The exercise: Copy out every line of the records below with no changes to wording, spelling or punctuation.

## begin Provided data

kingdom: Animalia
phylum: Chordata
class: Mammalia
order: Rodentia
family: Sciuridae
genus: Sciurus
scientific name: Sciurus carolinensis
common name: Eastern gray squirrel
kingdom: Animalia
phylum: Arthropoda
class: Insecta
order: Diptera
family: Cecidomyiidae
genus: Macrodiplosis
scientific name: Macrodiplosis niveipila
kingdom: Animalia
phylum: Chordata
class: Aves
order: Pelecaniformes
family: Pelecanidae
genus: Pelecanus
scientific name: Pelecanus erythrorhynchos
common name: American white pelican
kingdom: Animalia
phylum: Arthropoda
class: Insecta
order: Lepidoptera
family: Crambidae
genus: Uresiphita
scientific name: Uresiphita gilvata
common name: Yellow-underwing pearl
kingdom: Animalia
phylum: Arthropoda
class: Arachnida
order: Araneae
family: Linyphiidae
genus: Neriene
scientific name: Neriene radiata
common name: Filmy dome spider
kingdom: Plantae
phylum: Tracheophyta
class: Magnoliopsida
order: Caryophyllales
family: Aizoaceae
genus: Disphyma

## end Provided data

Solution to the exercise:
kingdom: Animalia
phylum: Chordata
class: Mammalia
order: Rodentia
family: Sciuridae
genus: Sciurus
scientific name: Sciurus carolinensis
common name: Eastern gray squirrel
kingdom: Animalia
phylum: Arthropoda
class: Insecta
order: Diptera
family: Cecidomyiidae
genus: Macrodiplosis
scientific name: Macrodiplosis niveipila
kingdom: Animalia
phylum: Chordata
class: Aves
order: Pelecaniformes
family: Pelecanidae
genus: Pelecanus
scientific name: Pelecanus erythrorhynchos
common name: American white pelican
kingdom: Animalia
phylum: Arthropoda
class: Insecta
order: Lepidoptera
family: Crambidae
genus: Uresiphita
scientific name: Uresiphita gilvata
common name: Yellow-underwing pearl
kingdom: Animalia
phylum: Arthropoda
class: Arachnida
order: Araneae
family: Linyphiidae
genus: Neriene
scientific name: Neriene radiata
common name: Filmy dome spider
kingdom: Plantae
phylum: Tracheophyta
class: Magnoliopsida
order: Caryophyllales
family: Aizoaceae
genus: Disphyma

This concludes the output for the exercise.